El artista hace senderismo y recorre las montañas que bordean el litoral mediterráneo de la Comunidad Valenciana. La elección de este paisaje en lejanía como sujeto estético implica un formato apaisado y de tamaño grande, una composición organizada horizontalmente en tres o cuatro bandas, desde el suelo inmediato al cielo lejano.

Un paisaje de lejanías no permite contemplar detalles, impide acercarse, se convierte en un conjunto de manchas de colores que es preciso organizar. Colores tomados de la propia naturaleza y por lo tanto con gradaciones propias, nunca estridentes. Porque no es un paisaje romántico, es una contemplación sosegada, una entrega a la meditación. Se trata de un pulso a favor de la modernidad, un cuadro abstracto disfrazado de paisaje, un Kandisnky sereno que no necesita turbulencias geométricas ni coloristas, un Mondrian inmenso a base de irritantes unidades que no respetan las figuras del rectángulo o el cuadrado. Porque la curva la traza el río Serpis, el color azul está en la pequeña laguna o en el borde del mar lejano, la tierra de cultivo tiene contornos caprichosos. No hay garabatos geométricos ni rectángulos a la divina proporción. Tampoco se admiten colores vivos, sino ocres, tierras, grises, azules matizados. Hay también algo que un Kandinsky no puede tener y es la atmósfera más o menos clara, la transparencia nítida del llamado «efecto de cercanías» o por el contrario, cierta opacidad neblinosa de imposible definición verbal.

Las manchas del paisaje también pertenecen a la obra del hombre: tierras de cultivo en diversas fases, pequeños caminos, vías de tren o amplias autopistas. No se ve al hombre, sería demasiado pequeño a esta escala, pero se ve su obra, contemplada por el autor de manera un tanto melancólica.

Y esa melancolía nace del tiempo que pasa y deja sus huellas. Tal intervención del hombre en el paisaje es resultado de la agricultura tradicional. Pero también efecto de otras intervenciones más agresivas, las que se dieron en la época de la revolución industrial y se están desmantelando en nuestros días. De modo que al lado de las vías del tren puede haber tinglados en desuso, almacenes abandonados, casas deshabitadas cuyos dueños siguen soñando con el traqueteo de los trenes cercanos. Una historia que pasa deprisa. En cincuenta años se han levantado y han desaparecido altos hornos, puertos, fábricas y trenes. Es una meditación preñada de futuro. ¿Qué vamos a hacer, cómo transformar esto en algo útil y económicamente viable?... Eso meditan los arquitectos y deciden con mayor o menor acierto los políticos.
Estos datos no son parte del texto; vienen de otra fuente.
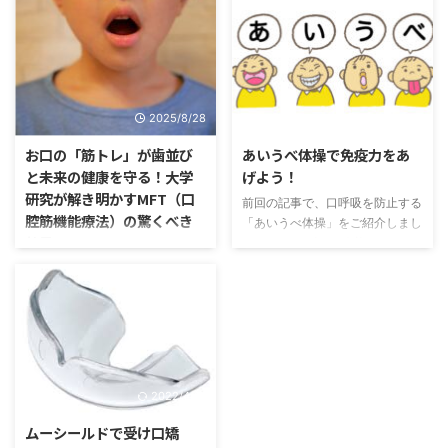
天的な原因と、ふだんの癖が原因
に白樺や樫の木、とうもろこしの
のものがあります。 例えば、指
芯などから抽出されます。また、
しゃぶりの癖や、舌癖（ぜつへ
イチゴやカリフラワー、ラズベリ
き）があると、出っ歯やすきっ
ー、ホウレン草などの野菜や果物
歯、開咬（かいこう）などの原因
にも含まれています。キシリトー
になります。 MFTは舌やくちび
ルは砂糖と同じくらいの甘さを持
2025/8/28
2022/12/29
るの筋力トレーニング、咬む際に
ちながら、カロリーは砂糖の約
使う筋肉のトレーニング、舌とく
3/4であり、血糖値を上げにくい
お口の「筋トレ」が歯並び
あいうべ体操で免疫力をあ
ちびるを正しい位置に習慣化する
特性があります。 今回はキシリ
と未来の健康を守る！大学
げよう！
ためのトレーニングなどを行い、
トールの正しい知識をお伝えしま
研究が解き明かすMFT（口
前回の記事で、口呼吸を防止する
正しく機能させるための訓練法で
す。 キシリトールが人体に及ぼ
腔筋機能療法）の驚くべき
「あいうべ体操」をご紹介しまし
す。 子供は小さい負荷でも歯並
すメリットとデメリット メリッ
効果
た。 アレルギーの改善やインフ
びに影響を受けやすい 歯並びは
ト 虫歯予防 キシリトールは虫歯
ルエンザの予防としても名高い
舌 ...
の原因となるミュータンス菌の活
「お子さんのお口が、いつもポカ
「あいうべ体操」は、考案者の今
...
ンと開いていませんか？」 「矯
井一彰先生によって広められ、今
正治療をしたのに、なんだか元の
やその重要性に伴って鼻呼吸を習
歯並びに戻ってきた気がする…」
得するための資格や、「あいうべ
「いびきや寝ている時の呼吸が気
協会」という団体までできている
になる…」 こんにちは。歯科オー
ほどです。 冬は体が冷えやす
ラルクリニック院長の小出です。
2022/4/13
く、体温が下がると免疫力もダウ
日々の診療で、患者さんからこの
ンしやすくなります。そんな時、
ようなお悩みを伺うことがよくあ
ムーシールドで受け口矯
口呼吸から鼻呼吸に変えることで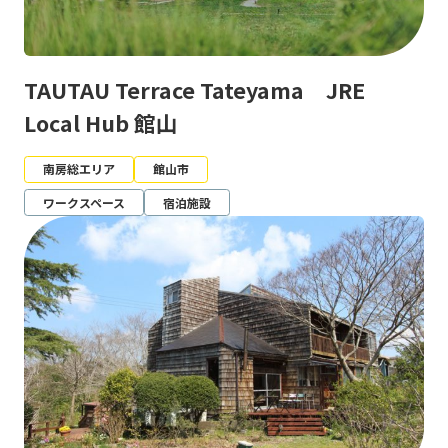
TAUTAU Terrace Tateyama JRE
Local Hub 館山
南房総エリア
館山市
ワークスペース
宿泊施設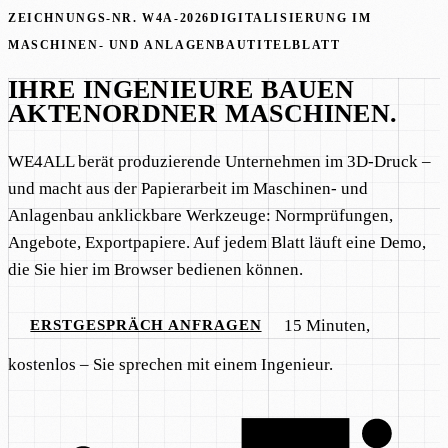
ZEICHNUNGS-NR.
W4A-2026
DIGITALISIERUNG IM
MASCHINEN- UND ANLAGENBAU
TITELBLATT
IHRE INGENIEURE BAUEN
AKTENORDNER
MASCHINEN.
WE4ALL berät produzierende Unternehmen im 3D-Druck –
und macht aus der Papierarbeit im Maschinen- und
Anlagenbau anklickbare Werkzeuge: Normprüfungen,
Angebote, Exportpapiere. Auf jedem Blatt läuft eine Demo,
die Sie hier im Browser bedienen können.
15 Minuten
,
ERSTGESPRÄCH ANFRAGEN
kostenlos – Sie sprechen mit einem Ingenieur.
ANGEBOT
3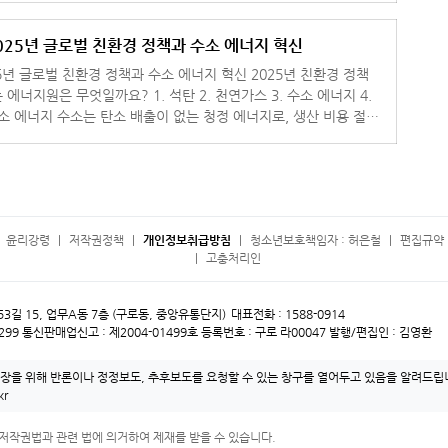
025년 글로벌 친환경 정책과 수소 에너지 혁신
로벌 친환경 정책과 수소 에너지 혁신 2025년 친환경 정책
요? 1. 석탄 2. 천연가스 3. 수소 에너지 4.
발전에
윤리강령
저작권정책
개인정보취급방침
청소년보호책임자 : 허은철
편집규약 
고충처리인
 53길 15, 업무A동 7층 (구로동, 중앙유통단지)
대표전화 : 1588-0914
299
통신판매업신고 : 제2004-01499호
등록번호 : 구로 라00047
발행/편집인 : 김영환
보장을 위해 반론이나 정정보도, 추후보도를 요청할 수 있는 창구를 열어두고 있음을 알려드립
kr
저작권법과 관련 법에 의거하여 제재를 받을 수 있습니다.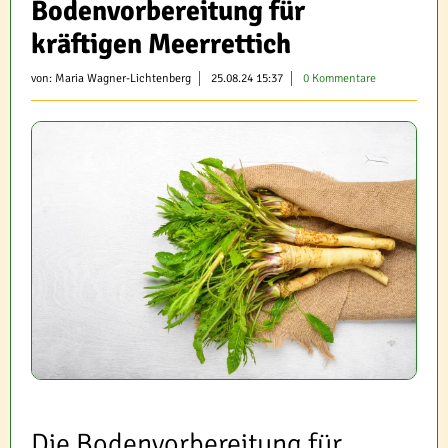
Bodenvorbereitung für
kräftigen Meerrettich
von:
Maria Wagner-Lichtenberg
25.08.24 15:37
0 Kommentare
Die Bodenvorbereitung für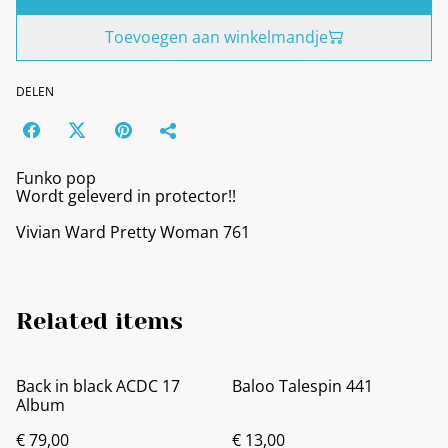
Toevoegen aan winkelmandje
DELEN
Funko pop
Wordt geleverd in protector!!
Vivian Ward Pretty Woman 761
Related items
Back in black ACDC 17
Baloo Talespin 441
Album
€ 79,00
€ 13,00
En esta meditación observamos lo que permanece del pasado y topamos con los cuadros de Esteve Adam sobre los arrozales, de gran cariño y serenidad. Porque si hay algo que impresiona al viajero que por vez primera se acerca a estas tierras es el palmeral de Elche, los inmensos naranjales de Valencia, el arrozal de la Albufera. En los cuadros grandes el pintor arrastra la brocha con escasa pintura. Pero a veces el tamaño disminuye y el artista se acerca al motivo. Entonces utiliza colores más vivos, contrastes más acusados, emplea óleo sobre papel, pinta deprisa con mucha espontaneidad y contra el tiempo. El resultado es vivo y sugerente, más realista y menos abstracto.